Of course, this does not include actual subscription/decryption to the channels, which you would not be able to obtain - so no way to price that, but if you are playing Fantasy, take the total Programming Costs for a year from any of the public Companies and divide it by the number of video customers. Finally divide that by 12 months.

This usually ends up in the ballpark of $40 regardless of which Company you use, which includes VOD, Special Events, all the Sports packages, etc. Just using BASIC programming packages (not premium) this would be about 45% of this amount (or $18-$20), if you wanted to calculate it that way in your fantasy.

As in your fantasy you would have all RSNs etc - and the above is wholesale, $200 a month would be a good estimate for your fantasy, especially as VOD is not included.

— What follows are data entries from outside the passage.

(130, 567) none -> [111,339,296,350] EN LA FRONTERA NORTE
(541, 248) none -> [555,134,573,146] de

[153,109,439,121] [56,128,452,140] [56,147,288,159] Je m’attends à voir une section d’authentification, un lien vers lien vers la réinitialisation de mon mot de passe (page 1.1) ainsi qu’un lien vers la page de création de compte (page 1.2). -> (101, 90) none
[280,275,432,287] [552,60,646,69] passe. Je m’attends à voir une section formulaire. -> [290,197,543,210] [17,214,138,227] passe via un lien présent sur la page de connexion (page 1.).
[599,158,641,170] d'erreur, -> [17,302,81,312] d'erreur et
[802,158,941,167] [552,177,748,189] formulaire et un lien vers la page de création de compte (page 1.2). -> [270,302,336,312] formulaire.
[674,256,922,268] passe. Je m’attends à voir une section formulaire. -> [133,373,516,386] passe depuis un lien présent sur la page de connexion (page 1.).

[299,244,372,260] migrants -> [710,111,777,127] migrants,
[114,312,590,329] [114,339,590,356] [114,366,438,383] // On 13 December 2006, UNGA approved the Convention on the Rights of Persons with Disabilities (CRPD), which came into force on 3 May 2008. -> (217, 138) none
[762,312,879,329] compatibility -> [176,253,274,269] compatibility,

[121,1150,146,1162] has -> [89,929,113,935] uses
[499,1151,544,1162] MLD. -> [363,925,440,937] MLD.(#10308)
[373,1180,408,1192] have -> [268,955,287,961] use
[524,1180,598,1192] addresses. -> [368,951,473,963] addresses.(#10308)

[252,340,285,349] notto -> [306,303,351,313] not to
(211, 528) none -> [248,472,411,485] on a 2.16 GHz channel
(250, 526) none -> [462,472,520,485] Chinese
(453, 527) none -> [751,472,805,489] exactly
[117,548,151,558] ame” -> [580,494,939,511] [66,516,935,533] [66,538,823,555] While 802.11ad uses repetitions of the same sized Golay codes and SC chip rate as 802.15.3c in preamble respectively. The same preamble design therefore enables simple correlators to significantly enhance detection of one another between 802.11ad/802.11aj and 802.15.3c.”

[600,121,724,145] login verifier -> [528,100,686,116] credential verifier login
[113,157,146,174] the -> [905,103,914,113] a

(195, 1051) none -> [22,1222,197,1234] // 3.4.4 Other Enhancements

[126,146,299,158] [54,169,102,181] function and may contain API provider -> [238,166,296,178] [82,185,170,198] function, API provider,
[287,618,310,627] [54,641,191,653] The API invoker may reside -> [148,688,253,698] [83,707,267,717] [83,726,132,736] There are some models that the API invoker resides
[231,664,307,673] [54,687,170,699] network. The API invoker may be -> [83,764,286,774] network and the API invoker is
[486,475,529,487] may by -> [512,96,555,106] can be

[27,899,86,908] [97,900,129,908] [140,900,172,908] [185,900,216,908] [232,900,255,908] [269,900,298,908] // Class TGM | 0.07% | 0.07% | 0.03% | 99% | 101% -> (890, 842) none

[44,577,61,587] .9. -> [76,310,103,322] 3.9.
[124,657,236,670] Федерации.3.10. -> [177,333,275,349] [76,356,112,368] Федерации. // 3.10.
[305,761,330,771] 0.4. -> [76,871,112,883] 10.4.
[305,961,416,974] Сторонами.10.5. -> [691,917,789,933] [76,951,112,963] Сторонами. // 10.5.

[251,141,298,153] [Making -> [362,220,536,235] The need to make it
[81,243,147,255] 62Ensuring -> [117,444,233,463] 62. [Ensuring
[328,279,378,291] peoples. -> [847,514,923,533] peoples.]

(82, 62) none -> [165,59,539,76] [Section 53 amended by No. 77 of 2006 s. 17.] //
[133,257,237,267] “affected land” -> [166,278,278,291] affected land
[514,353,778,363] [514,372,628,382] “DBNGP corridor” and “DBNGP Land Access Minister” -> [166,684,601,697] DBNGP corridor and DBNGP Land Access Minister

If you just wanted basic programming, cut that down to $50 given a much higher markup than what MVPD Customers see.


----------



## mkdtv21 (May 27, 2007)

SomeRandomIdiot said:


> 1
> 
> Land is not the issue.
> 
> ...


Thank you for your explanation. I didn't know paying the content providers would be the cheapest part and the equipment was the expensive part. I thought it would be the other way around.


----------



## James Long (Apr 17, 2003)

mkdtv21 said:


> Thank you for your explanation. I didn't know paying the content providers would be the cheapest part and the equipment was the expensive part. I thought it would be the other way around.


Read carefully:


SomeRandomIdiot said:


> Of course, this does not include actual subscription/decryption to the channels, *which you would not be able to obtain - so no way to price that*,


Despite an attempt to provide a "fantasy price" it is clear that getting the content is the "priceless" part of the setup - as in "not available at any price". Channel providers may sell to individuals through distributor companies ... But writing a check to ABC/Disney/ESPN for $10 per month is not going to get ESPN activated on the fantasy monster dish system described. Channel providers are looking for the million dollar checks covering a hundreds of thousands of subscribers ... not small checks.


----------



## slice1900 (Feb 14, 2013)

Yep, in order to defray the cost of the multi million dollar equipment and multi million dollar rights contracts, you'll need to sign up many thousands of others to split the cost. Then you'll be a small cable TV operator fighting against Comcast and TWC! :bang


----------